Imagine yourself at the age of 21, about to leave your homeland for the very first time to embark on a 3,000-mile pilgrimage to the holy city of Mecca. What if, after reaching Mecca 16 months later, you then traveled for another 28 years, covering more than 70,000 miles by land and sea across the continents of Africa and Asia? This is what happened to Muhammad Ibn Batuta! Ibn Batuta was one of the most remarkable travelers in the history of the Silk Road. He was born in Tangier, Morocco, in 1304. He received religious and legal training before he headed east to the holy city of Mecca in 1325. Instead of returning home after he reached there, he crisscrossed Central Asia, the Middle East, and the coast of Africa for the next seven years, several times returning to Mecca for holy observances. During this first period of his travels he went as far south as Kilwa (near Zanzibar) and as far north as the Crimea. He traveled on the Silk Road by caravan across Iran and Afghanistan, then through the Khyber Pass into the northern Indian subcontinent.

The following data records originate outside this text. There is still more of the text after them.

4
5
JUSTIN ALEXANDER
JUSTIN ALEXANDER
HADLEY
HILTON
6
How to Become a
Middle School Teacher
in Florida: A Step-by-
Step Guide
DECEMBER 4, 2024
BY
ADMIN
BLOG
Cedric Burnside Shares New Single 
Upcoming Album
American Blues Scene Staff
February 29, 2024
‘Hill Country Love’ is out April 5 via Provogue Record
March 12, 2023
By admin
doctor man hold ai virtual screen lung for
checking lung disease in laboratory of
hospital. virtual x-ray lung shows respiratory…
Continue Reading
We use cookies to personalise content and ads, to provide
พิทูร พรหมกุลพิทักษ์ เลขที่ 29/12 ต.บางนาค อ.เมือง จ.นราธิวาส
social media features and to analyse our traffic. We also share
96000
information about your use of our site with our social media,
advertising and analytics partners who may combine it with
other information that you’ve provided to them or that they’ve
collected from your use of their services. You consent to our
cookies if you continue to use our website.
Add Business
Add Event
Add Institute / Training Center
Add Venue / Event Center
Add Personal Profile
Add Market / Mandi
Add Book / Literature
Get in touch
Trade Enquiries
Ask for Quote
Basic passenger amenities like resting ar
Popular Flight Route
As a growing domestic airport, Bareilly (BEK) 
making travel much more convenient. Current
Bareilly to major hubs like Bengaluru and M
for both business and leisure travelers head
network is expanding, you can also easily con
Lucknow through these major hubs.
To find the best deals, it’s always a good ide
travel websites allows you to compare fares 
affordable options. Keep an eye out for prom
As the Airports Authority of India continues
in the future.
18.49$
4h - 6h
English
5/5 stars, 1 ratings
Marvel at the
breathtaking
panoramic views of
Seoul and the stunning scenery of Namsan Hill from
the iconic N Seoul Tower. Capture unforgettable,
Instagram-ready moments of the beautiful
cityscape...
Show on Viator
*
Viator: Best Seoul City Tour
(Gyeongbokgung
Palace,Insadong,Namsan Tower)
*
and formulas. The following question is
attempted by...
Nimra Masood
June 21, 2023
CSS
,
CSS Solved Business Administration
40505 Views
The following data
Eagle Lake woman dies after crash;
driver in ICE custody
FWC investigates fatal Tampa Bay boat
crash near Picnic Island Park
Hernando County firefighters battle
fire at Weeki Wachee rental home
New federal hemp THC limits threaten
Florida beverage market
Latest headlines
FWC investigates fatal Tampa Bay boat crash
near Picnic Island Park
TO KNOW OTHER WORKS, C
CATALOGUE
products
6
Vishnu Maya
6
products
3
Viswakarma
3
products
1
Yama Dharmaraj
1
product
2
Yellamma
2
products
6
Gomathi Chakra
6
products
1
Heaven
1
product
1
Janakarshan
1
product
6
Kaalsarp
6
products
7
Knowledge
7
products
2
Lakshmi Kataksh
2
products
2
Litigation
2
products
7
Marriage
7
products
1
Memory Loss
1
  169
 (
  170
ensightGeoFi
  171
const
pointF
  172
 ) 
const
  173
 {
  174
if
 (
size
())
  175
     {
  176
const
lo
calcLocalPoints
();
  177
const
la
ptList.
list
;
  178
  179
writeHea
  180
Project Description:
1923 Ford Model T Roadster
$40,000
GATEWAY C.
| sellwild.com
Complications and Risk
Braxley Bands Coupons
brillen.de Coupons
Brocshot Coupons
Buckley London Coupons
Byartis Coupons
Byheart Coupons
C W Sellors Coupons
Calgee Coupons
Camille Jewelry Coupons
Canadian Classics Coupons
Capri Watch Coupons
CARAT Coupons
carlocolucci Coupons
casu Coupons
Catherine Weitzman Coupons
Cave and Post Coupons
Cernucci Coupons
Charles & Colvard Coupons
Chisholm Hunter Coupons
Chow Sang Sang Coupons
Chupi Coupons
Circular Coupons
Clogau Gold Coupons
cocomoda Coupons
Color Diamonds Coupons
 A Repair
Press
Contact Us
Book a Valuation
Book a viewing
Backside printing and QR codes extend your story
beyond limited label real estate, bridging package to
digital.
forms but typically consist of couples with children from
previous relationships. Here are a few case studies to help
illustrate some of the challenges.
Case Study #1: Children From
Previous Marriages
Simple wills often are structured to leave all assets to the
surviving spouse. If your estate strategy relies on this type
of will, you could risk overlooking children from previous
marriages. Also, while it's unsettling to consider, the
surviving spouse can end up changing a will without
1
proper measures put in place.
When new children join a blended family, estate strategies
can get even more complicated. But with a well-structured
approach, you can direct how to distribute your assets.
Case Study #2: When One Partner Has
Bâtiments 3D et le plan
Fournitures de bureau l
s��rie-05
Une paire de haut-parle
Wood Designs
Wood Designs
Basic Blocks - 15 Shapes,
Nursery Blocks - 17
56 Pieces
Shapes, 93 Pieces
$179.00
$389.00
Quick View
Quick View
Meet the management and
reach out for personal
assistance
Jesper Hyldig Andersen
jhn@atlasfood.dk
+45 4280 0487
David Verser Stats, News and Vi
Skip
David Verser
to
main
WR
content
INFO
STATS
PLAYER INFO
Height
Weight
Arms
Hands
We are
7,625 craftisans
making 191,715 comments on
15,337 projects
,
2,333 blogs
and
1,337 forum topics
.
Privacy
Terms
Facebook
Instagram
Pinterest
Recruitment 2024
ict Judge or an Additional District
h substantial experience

Ibn Batuta then interrupted his travels while he served the next six years as a judge in Delhi, but by the mid-1340s he was on the road once more, into China — as far as the Yuan dynasty capital of Dadu (present–day Beijing) — then back through Delhi, and on to Baghdad, Damascus (where he witnessed the effects of the Black Plague), Jerusalem, and home to Morocco in 1349. But he couldn't stay put and left again for southern Spain and Mali, finally returning to Morocco again in 1354 at the age of 50. His travels were over!

Travel was not for the timid in Ibn Batuta's day. For instance, the 820 miles between Damascus and Medina would take a caravan 45–50 days to traverse. Thousands of travelers might die on the way due not only to extremes in the weather (both hot and cold) and natural calamities, but also to illnesses and attacks from local bandits.

Everything we know about Ibn Batuta comes from his account of his travels, published shortly after his final return home to Morocco. Vivid in detail and immensely informative, Ibn Batuta's book brought the diversity, vitality, and richness of the Silk Road and its cultures to the attention of readers who probably would never actually visit this most fascinating part of the world. Ibn Batuta died in 1368 or 1369.